Crack contention against Davis-Besse 20-year extension bolstered by NRC FOIA revelations
The environmental coalition challenging FirstEnergy Nuclear Operating Company's (FENOC) proposed 20-year license extension at the problem-plagued Davis-Besse atomic reactor, near Toledo on the Lake Erie shore, has bolstered its contention on the severe shield building cracking by citingU.S. Nuclear Regulatory Commission (NRC) documents revealed through a Freedom of Information Act (FOIA) request submitted by Beyond Nuclear. The coalition has issued a media release about its latest contention supplementation.

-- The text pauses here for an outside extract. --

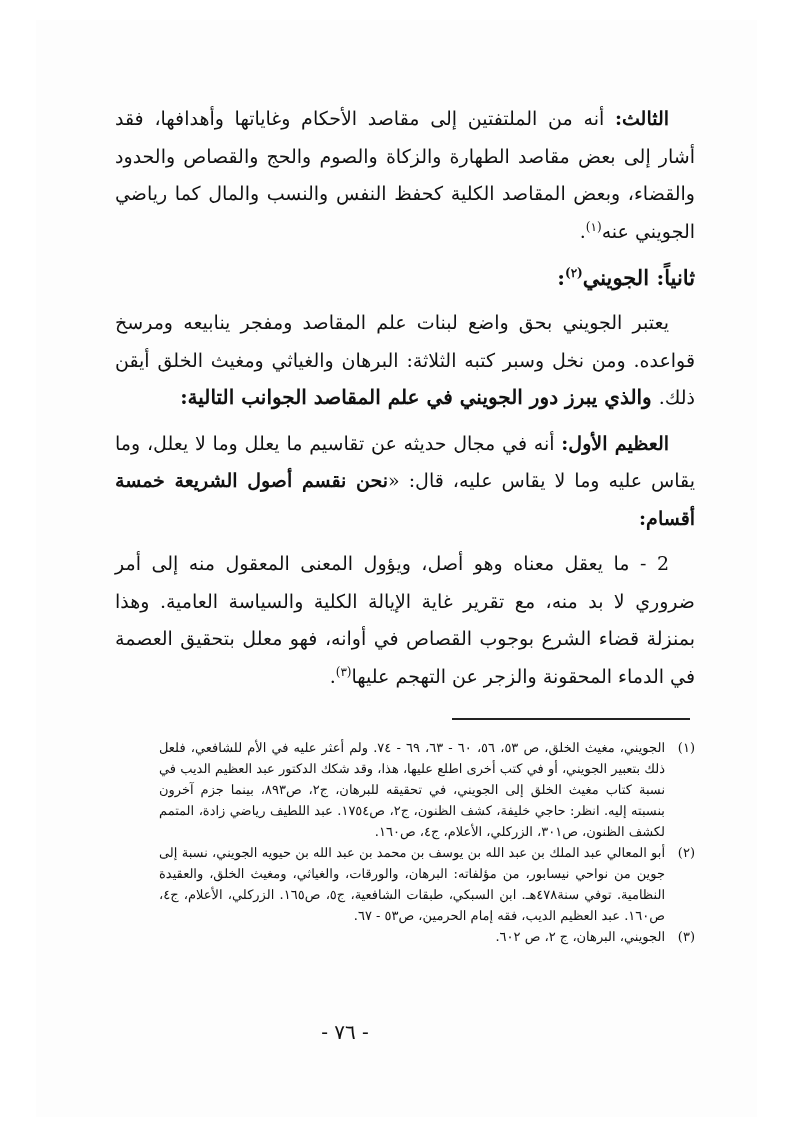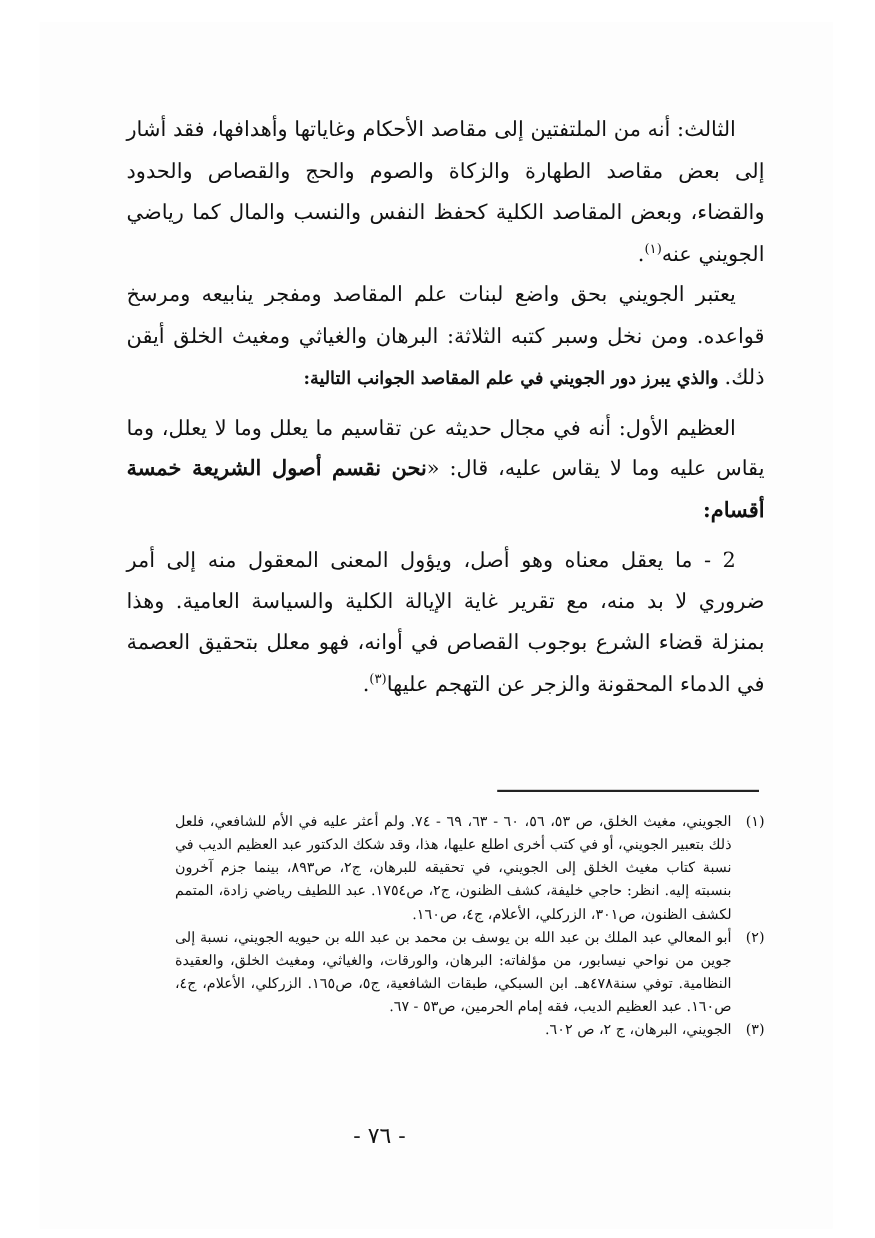"الثالث:" .para .lead { font-weight: normal -> bold }
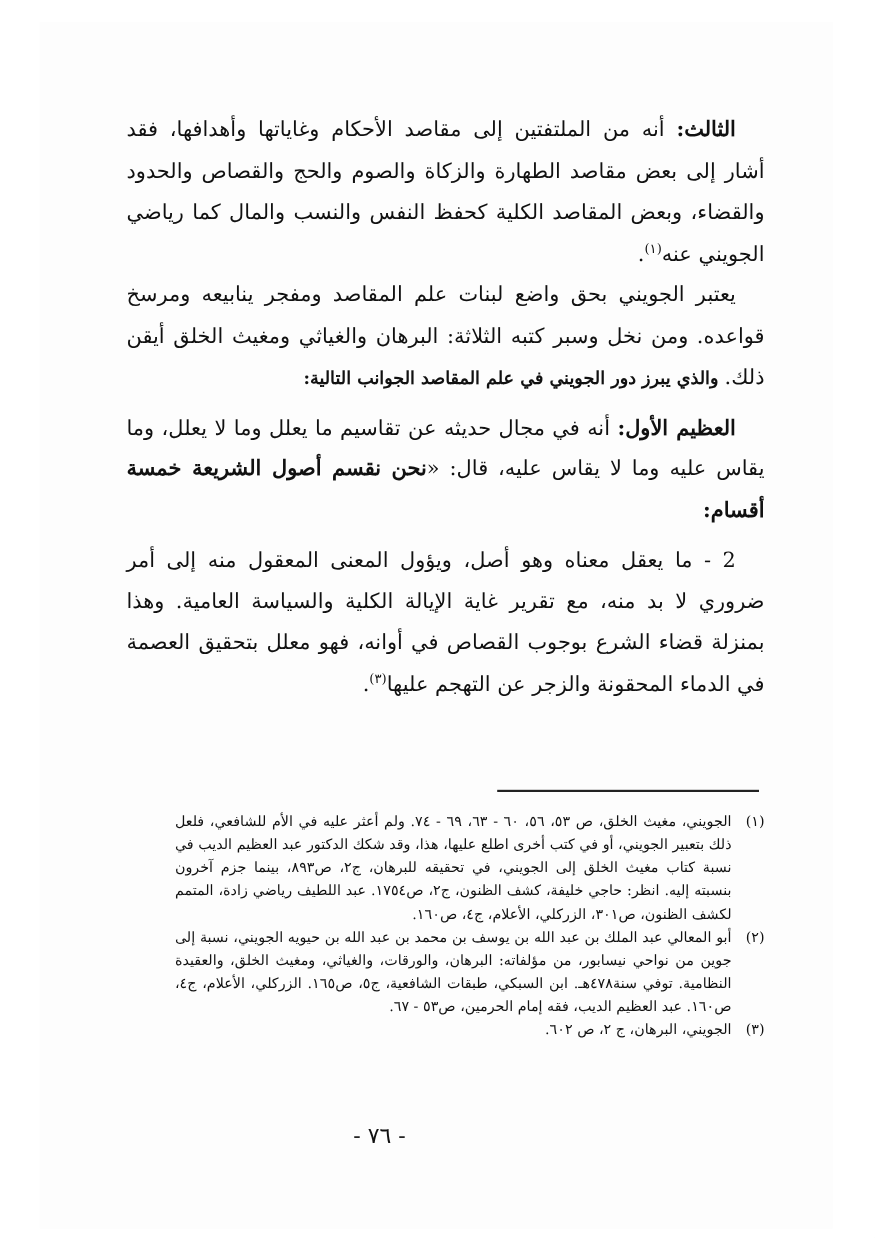"ثانياً: الجويني(٢):" div.heading { html: none -> <div> <span>ثانياً: الجويني</span><span>(٢)</span><span>:</span> </div> }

Toledo attorney Terry Lodge filed this FOIA supplement, the coalition's fifth this year, since filing the original contention on January 10th, just five days after the environmental intervenors confronted NRC and FENOC about the cracking at a special public meeting at Camp Perry, OH. The others include: (1) a Feb. 27th filing, based on U.S. Rep. Kucinich's (D-OH) revelation that the shield building's outer rebar layer was no longer structurally functional, due to the cracking; (2) a June 4th filing, in response to FENOC's woefully inadequate Aging Management Plan (AMP) for the shield building's cracks; (3) a July 16th filing, in response to FENOC's revised root cause analysis report, which revealed that shield building cracking was first observed not in October 2011, but rather August 1976; (4) a July 23rd filing, based on revelations in FENOC contractor Performance Improvement International's revised root cause assessment report, which revealed 27 areas of skeptical NRC questioning about FENOC's "Blizzard of 1978" theory of shield building cracking (the environmental Intervenors also posted documents supportive of its fourth supplement). The environmental coalition also defended its crack contention, on February 14th, against challenges by NRC staff and FENOC.
Beyond Nuclear has prepared a report, entitled "What Humpty Dumpty Doesn't Want You to Know: Davis-Besse's Cracked Containment Snow Job," which summarizes the coalition's work in 2012 on Davis-Besse's dangerously degraded condition.